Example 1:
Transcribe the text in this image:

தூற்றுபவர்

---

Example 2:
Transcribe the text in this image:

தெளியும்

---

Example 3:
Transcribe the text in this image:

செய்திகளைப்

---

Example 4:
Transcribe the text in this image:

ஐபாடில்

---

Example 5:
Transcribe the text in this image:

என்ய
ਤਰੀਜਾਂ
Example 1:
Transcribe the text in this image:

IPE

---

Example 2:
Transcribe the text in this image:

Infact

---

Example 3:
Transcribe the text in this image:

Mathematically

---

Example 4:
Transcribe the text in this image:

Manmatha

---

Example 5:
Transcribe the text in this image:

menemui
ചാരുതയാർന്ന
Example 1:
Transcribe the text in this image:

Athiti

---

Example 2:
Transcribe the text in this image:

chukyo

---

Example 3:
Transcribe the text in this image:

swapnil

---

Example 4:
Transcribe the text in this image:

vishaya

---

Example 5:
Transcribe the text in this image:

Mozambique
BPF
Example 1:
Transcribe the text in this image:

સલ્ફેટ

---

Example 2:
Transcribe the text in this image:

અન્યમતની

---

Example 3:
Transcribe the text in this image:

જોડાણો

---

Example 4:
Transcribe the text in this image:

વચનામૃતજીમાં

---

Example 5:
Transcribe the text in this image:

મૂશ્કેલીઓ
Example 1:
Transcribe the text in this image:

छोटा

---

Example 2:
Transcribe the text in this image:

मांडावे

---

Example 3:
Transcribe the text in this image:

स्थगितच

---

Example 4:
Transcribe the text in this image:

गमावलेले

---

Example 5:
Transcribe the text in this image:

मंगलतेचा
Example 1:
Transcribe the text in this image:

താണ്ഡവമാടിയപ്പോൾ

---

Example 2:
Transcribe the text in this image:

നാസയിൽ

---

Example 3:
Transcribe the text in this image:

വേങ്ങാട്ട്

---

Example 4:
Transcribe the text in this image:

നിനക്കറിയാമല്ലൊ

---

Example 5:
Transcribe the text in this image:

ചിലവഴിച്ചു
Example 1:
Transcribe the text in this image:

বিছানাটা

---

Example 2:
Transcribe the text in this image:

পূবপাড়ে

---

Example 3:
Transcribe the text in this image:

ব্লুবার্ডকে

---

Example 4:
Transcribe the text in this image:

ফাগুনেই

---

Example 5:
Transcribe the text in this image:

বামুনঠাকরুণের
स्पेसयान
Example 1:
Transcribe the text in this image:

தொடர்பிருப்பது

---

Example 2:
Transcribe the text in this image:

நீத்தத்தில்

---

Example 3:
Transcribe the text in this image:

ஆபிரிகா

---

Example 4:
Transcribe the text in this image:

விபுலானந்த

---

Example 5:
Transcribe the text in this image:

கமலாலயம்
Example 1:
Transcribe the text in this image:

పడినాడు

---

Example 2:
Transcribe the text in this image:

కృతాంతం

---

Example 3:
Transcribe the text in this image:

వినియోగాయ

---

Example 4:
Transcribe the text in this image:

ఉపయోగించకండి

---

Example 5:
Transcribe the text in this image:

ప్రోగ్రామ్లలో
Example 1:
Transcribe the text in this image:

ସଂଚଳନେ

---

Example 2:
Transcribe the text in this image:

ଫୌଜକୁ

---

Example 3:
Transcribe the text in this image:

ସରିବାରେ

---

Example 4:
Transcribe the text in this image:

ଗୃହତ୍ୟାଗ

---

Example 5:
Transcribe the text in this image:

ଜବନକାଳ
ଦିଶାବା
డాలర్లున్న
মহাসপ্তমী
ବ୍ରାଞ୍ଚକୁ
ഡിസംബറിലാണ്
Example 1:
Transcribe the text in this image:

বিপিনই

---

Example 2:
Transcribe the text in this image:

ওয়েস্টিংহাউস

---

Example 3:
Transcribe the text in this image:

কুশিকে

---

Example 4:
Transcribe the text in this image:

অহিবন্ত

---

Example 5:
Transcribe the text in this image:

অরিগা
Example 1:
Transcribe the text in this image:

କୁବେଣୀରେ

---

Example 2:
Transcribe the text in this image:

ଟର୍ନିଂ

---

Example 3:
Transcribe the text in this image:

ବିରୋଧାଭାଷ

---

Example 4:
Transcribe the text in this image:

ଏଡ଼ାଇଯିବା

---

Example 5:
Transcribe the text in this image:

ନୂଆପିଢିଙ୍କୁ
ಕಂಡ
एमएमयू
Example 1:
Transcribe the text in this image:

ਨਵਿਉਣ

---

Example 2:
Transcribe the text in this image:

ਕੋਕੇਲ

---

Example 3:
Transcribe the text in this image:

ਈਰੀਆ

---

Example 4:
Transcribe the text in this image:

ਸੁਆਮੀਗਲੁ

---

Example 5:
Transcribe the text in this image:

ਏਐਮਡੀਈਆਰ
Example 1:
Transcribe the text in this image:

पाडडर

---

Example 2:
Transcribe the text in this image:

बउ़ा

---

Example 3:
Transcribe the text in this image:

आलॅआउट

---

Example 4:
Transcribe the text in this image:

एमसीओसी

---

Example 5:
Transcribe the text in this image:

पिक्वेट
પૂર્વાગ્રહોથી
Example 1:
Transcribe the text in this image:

--------------------------------------------------

- WHAT IS NEEDED:
Each record above must be restated in full, word for word.

- RESULT OF THIS TASK:
Example 1:
Transcribe the text in this image:

தூற்றுபவர்

---

Example 2:
Transcribe the text in this image:

தெளியும்

---

Example 3:
Transcribe the text in this image:

செய்திகளைப்

---

Example 4:
Transcribe the text in this image:

ஐபாடில்

---

Example 5:
Transcribe the text in this image:

என்ய
ਤਰੀਜਾਂ
Example 1:
Transcribe the text in this image:

IPE

---

Example 2:
Transcribe the text in this image:

Infact

---

Example 3:
Transcribe the text in this image:

Mathematically

---

Example 4:
Transcribe the text in this image:

Manmatha

---

Example 5:
Transcribe the text in this image:

menemui
ചാരുതയാർന്ന
Example 1:
Transcribe the text in this image:

Athiti

---

Example 2:
Transcribe the text in this image:

chukyo

---

Example 3:
Transcribe the text in this image:

swapnil

---

Example 4:
Transcribe the text in this image:

vishaya

---

Example 5:
Transcribe the text in this image:

Mozambique
BPF
Example 1:
Transcribe the text in this image:

સલ્ફેટ

---

Example 2:
Transcribe the text in this image:

અન્યમતની

---

Example 3:
Transcribe the text in this image:

જોડાણો

---

Example 4:
Transcribe the text in this image:

વચનામૃતજીમાં

---

Example 5:
Transcribe the text in this image:

મૂશ્કેલીઓ
Example 1:
Transcribe the text in this image:

छोटा

---

Example 2:
Transcribe the text in this image:

मांडावे

---

Example 3:
Transcribe the text in this image:

स्थगितच

---

Example 4:
Transcribe the text in this image:

गमावलेले

---

Example 5:
Transcribe the text in this image:

मंगलतेचा
Example 1:
Transcribe the text in this image:

താണ്ഡവമാടിയപ്പോൾ

---

Example 2:
Transcribe the text in this image:

നാസയിൽ

---

Example 3:
Transcribe the text in this image:

വേങ്ങാട്ട്

---

Example 4:
Transcribe the text in this image:

നിനക്കറിയാമല്ലൊ

---

Example 5:
Transcribe the text in this image:

ചിലവഴിച്ചു
Example 1:
Transcribe the text in this image:

বিছানাটা

---

Example 2:
Transcribe the text in this image:

পূবপাড়ে

---

Example 3:
Transcribe the text in this image:

ব্লুবার্ডকে

---

Example 4:
Transcribe the text in this image:

ফাগুনেই

---

Example 5:
Transcribe the text in this image:

বামুনঠাকরুণের
स्पेसयान
Example 1:
Transcribe the text in this image:

தொடர்பிருப்பது

---

Example 2:
Transcribe the text in this image:

நீத்தத்தில்

---

Example 3:
Transcribe the text in this image:

ஆபிரிகா

---

Example 4:
Transcribe the text in this image:

விபுலானந்த

---

Example 5:
Transcribe the text in this image:

கமலாலயம்
Example 1:
Transcribe the text in this image:

పడినాడు

---

Example 2:
Transcribe the text in this image:

కృతాంతం

---

Example 3:
Transcribe the text in this image:

వినియోగాయ

---

Example 4:
Transcribe the text in this image:

ఉపయోగించకండి

---

Example 5:
Transcribe the text in this image:

ప్రోగ్రామ్లలో
Example 1:
Transcribe the text in this image:

ସଂଚଳନେ

---

Example 2:
Transcribe the text in this image:

ଫୌଜକୁ

---

Example 3:
Transcribe the text in this image:

ସରିବାରେ

---

Example 4:
Transcribe the text in this image:

ଗୃହତ୍ୟାଗ

---

Example 5:
Transcribe the text in this image:

ଜବନକାଳ
ଦିଶାବା
డాలర్లున్న
মহাসপ্তমী
ବ୍ରାଞ୍ଚକୁ
ഡിസംബറിലാണ്
Example 1:
Transcribe the text in this image:

বিপিনই

---

Example 2:
Transcribe the text in this image:

ওয়েস্টিংহাউস

---

Example 3:
Transcribe the text in this image:

কুশিকে

---

Example 4:
Transcribe the text in this image:

অহিবন্ত

---

Example 5:
Transcribe the text in this image:

অরিগা
Example 1:
Transcribe the text in this image:

କୁବେଣୀରେ

---

Example 2:
Transcribe the text in this image:

ଟର୍ନିଂ

---

Example 3:
Transcribe the text in this image:

ବିରୋଧାଭାଷ

---

Example 4:
Transcribe the text in this image:

ଏଡ଼ାଇଯିବା

---

Example 5:
Transcribe the text in this image:

ନୂଆପିଢିଙ୍କୁ
ಕಂಡ
एमएमयू
Example 1:
Transcribe the text in this image:

ਨਵਿਉਣ

---

Example 2:
Transcribe the text in this image:

ਕੋਕੇਲ

---

Example 3:
Transcribe the text in this image:

ਈਰੀਆ

---

Example 4:
Transcribe the text in this image:

ਸੁਆਮੀਗਲੁ

---

Example 5:
Transcribe the text in this image:

ਏਐਮਡੀਈਆਰ
Example 1:
Transcribe the text in this image:

पाडडर

---

Example 2:
Transcribe the text in this image:

बउ़ा

---

Example 3:
Transcribe the text in this image:

आलॅआउट

---

Example 4:
Transcribe the text in this image:

एमसीओसी

---

Example 5:
Transcribe the text in this image:

पिक्वेट
પૂર્વાગ્રહોથી
Example 1:
Transcribe the text in this image:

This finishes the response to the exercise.